▸ WHAT YOU ARE ASKED TO DO
Retype the entries below exactly, starting with the first and ending with the line that contains "02: 02 -> 11", both included.

▸ ENTRIES
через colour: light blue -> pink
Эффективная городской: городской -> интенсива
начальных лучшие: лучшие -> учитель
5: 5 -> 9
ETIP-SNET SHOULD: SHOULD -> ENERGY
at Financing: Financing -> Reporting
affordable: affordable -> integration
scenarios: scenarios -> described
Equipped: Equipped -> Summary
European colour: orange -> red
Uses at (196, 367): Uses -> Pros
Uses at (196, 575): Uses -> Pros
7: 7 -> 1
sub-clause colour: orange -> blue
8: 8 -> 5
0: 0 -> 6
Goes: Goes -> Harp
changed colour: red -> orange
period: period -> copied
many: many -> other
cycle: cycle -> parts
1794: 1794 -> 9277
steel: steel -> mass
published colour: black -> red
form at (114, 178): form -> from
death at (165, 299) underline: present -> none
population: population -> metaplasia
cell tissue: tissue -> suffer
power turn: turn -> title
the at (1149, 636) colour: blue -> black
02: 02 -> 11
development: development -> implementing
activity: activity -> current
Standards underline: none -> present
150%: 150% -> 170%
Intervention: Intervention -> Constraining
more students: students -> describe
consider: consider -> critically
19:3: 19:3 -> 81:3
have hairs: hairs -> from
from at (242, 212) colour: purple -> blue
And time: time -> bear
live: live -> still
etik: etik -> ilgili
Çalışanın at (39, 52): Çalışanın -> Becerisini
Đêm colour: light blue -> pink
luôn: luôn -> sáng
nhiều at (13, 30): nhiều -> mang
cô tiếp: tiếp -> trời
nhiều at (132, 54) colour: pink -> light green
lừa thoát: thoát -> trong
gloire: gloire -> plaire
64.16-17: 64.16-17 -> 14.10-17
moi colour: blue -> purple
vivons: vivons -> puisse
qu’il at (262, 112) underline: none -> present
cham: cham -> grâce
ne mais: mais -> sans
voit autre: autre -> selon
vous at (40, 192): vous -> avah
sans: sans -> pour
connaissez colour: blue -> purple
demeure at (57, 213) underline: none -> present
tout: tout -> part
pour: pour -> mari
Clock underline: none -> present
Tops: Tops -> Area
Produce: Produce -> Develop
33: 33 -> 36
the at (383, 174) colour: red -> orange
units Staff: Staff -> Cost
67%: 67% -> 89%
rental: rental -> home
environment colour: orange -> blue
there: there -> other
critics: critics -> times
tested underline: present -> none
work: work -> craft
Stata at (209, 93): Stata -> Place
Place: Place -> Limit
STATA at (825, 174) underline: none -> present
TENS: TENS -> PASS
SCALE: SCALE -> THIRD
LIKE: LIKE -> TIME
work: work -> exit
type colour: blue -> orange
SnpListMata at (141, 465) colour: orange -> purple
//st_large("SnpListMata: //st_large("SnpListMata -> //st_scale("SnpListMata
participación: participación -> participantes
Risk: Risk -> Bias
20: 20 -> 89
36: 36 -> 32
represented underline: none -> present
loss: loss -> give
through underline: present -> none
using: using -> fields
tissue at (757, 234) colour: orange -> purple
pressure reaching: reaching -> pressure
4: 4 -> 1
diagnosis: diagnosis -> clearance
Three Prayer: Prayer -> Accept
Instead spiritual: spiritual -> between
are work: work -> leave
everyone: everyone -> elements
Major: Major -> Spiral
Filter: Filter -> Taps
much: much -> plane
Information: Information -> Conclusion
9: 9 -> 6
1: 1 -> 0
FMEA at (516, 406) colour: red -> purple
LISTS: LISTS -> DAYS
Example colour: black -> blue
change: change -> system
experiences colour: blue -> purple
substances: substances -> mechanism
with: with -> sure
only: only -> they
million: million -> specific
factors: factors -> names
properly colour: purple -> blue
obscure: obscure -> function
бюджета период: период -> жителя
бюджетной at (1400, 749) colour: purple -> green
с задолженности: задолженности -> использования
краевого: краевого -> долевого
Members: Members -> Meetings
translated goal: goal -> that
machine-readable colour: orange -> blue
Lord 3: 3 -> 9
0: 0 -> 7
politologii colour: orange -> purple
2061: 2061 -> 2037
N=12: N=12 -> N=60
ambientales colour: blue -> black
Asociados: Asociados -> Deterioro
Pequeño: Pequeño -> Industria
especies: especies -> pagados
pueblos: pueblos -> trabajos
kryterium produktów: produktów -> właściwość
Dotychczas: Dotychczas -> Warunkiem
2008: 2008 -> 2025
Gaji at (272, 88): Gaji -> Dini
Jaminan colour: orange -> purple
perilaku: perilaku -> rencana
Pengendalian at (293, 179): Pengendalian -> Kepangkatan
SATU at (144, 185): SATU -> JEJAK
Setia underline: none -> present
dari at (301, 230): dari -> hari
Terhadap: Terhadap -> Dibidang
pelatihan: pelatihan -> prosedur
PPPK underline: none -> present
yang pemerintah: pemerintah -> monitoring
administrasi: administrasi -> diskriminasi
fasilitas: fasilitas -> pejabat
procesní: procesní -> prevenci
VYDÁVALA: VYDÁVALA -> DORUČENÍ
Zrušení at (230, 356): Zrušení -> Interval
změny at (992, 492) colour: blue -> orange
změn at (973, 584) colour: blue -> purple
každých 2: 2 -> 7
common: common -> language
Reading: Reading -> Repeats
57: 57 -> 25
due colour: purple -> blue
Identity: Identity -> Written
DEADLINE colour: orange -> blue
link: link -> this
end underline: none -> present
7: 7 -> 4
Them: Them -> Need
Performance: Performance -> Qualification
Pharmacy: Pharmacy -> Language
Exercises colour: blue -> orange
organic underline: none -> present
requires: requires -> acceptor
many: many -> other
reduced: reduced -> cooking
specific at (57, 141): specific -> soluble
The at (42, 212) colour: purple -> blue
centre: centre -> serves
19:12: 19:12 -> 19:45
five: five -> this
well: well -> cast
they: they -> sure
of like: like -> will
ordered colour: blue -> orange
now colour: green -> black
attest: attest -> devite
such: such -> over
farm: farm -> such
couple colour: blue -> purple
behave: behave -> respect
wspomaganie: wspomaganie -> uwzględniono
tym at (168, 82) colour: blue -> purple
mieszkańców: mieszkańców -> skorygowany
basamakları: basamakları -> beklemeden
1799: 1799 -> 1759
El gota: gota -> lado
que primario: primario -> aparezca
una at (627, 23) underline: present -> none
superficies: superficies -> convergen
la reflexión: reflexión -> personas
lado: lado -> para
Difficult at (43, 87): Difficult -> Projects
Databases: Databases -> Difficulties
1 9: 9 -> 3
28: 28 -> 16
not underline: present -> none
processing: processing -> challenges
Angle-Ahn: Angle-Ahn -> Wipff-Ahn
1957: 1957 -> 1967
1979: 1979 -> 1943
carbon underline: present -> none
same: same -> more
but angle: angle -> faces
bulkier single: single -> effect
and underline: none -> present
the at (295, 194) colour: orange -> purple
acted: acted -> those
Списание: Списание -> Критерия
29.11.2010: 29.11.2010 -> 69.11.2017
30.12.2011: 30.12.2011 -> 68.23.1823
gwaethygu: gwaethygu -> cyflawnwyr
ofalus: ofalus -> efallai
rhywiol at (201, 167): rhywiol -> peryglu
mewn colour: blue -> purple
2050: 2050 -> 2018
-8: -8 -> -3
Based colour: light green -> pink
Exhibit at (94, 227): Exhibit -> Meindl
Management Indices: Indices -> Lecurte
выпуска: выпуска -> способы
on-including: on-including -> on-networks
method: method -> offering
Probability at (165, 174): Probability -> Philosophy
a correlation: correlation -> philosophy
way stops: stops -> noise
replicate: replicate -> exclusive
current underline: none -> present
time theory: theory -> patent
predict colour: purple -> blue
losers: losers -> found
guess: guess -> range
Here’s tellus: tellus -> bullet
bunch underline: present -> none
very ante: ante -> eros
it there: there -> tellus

▸ REPLY TO THE TASK
через colour: light blue -> pink
Эффективная городской: городской -> интенсива
начальных лучшие: лучшие -> учитель
5: 5 -> 9
ETIP-SNET SHOULD: SHOULD -> ENERGY
at Financing: Financing -> Reporting
affordable: affordable -> integration
scenarios: scenarios -> described
Equipped: Equipped -> Summary
European colour: orange -> red
Uses at (196, 367): Uses -> Pros
Uses at (196, 575): Uses -> Pros
7: 7 -> 1
sub-clause colour: orange -> blue
8: 8 -> 5
0: 0 -> 6
Goes: Goes -> Harp
changed colour: red -> orange
period: period -> copied
many: many -> other
cycle: cycle -> parts
1794: 1794 -> 9277
steel: steel -> mass
published colour: black -> red
form at (114, 178): form -> from
death at (165, 299) underline: present -> none
population: population -> metaplasia
cell tissue: tissue -> suffer
power turn: turn -> title
the at (1149, 636) colour: blue -> black
02: 02 -> 11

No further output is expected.